◆ Assignment
From the first entry to the last, restate everything word for word and exclude pictures.

◆ Raw data
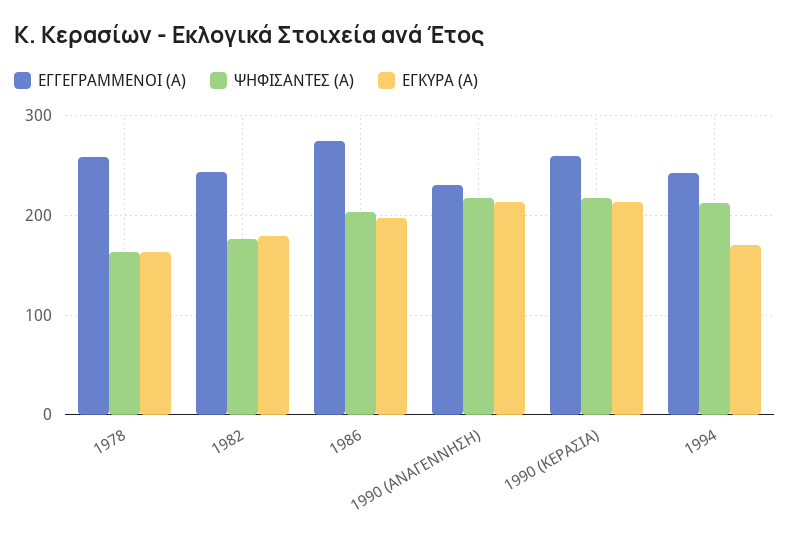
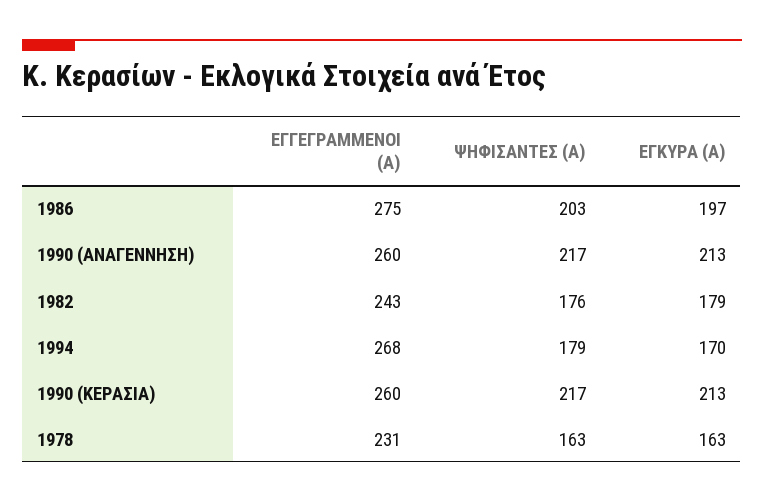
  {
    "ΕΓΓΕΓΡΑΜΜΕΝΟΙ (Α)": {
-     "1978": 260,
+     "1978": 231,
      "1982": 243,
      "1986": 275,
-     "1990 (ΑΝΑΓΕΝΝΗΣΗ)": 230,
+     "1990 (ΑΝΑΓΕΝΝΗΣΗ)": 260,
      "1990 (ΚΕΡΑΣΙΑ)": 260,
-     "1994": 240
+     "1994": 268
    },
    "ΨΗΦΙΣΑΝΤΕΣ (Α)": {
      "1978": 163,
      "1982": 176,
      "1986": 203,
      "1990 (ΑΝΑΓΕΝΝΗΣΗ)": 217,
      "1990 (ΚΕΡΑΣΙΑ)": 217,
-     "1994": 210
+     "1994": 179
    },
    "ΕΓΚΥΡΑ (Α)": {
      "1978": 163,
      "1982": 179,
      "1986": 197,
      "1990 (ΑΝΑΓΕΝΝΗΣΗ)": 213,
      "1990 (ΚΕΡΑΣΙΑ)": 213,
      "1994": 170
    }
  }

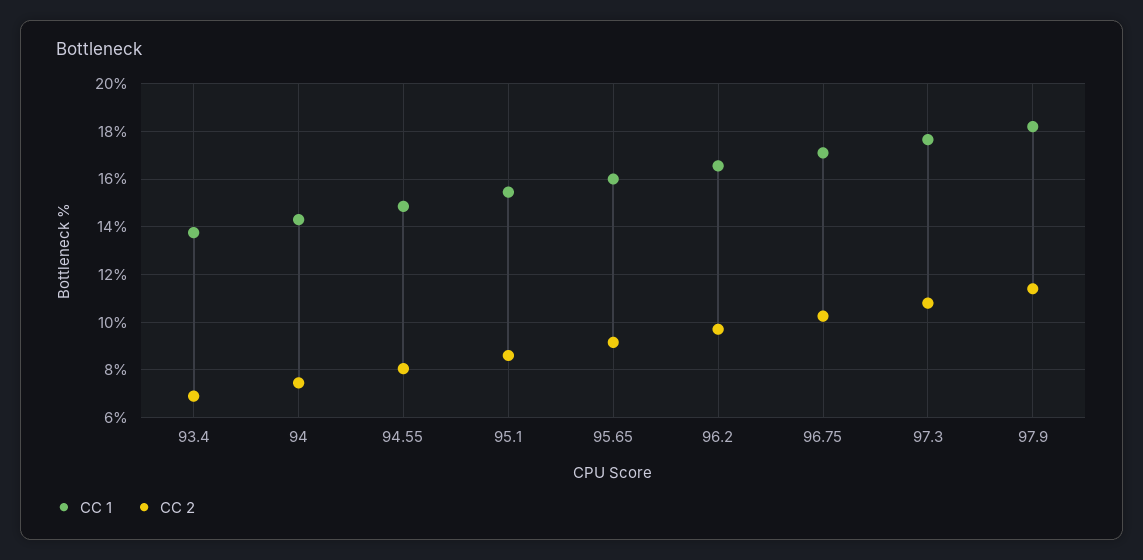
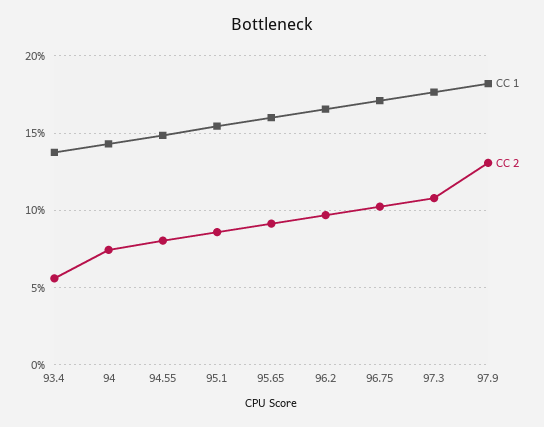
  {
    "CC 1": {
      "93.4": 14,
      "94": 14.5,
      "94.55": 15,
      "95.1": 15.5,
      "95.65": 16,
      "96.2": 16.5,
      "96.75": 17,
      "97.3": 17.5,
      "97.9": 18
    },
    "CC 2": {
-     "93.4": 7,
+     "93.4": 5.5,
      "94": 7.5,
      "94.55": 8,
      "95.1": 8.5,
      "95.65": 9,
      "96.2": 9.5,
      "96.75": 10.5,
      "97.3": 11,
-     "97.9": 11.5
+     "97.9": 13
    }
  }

◆ Exercise output
  {
    "ΕΓΓΕΓΡΑΜΜΕΝΟΙ (Α)": {
-     "1978": 260,
+     "1978": 231,
      "1982": 243,
      "1986": 275,
-     "1990 (ΑΝΑΓΕΝΝΗΣΗ)": 230,
+     "1990 (ΑΝΑΓΕΝΝΗΣΗ)": 260,
      "1990 (ΚΕΡΑΣΙΑ)": 260,
-     "1994": 240
+     "1994": 268
    },
    "ΨΗΦΙΣΑΝΤΕΣ (Α)": {
      "1978": 163,
      "1982": 176,
      "1986": 203,
      "1990 (ΑΝΑΓΕΝΝΗΣΗ)": 217,
      "1990 (ΚΕΡΑΣΙΑ)": 217,
-     "1994": 210
+     "1994": 179
    },
    "ΕΓΚΥΡΑ (Α)": {
      "1978": 163,
      "1982": 179,
      "1986": 197,
      "1990 (ΑΝΑΓΕΝΝΗΣΗ)": 213,
      "1990 (ΚΕΡΑΣΙΑ)": 213,
      "1994": 170
    }
  }

  {
    "CC 1": {
      "93.4": 14,
      "94": 14.5,
      "94.55": 15,
      "95.1": 15.5,
      "95.65": 16,
      "96.2": 16.5,
      "96.75": 17,
      "97.3": 17.5,
      "97.9": 18
    },
    "CC 2": {
-     "93.4": 7,
+     "93.4": 5.5,
      "94": 7.5,
      "94.55": 8,
      "95.1": 8.5,
      "95.65": 9,
      "96.2": 9.5,
      "96.75": 10.5,
      "97.3": 11,
-     "97.9": 11.5
+     "97.9": 13
    }
  }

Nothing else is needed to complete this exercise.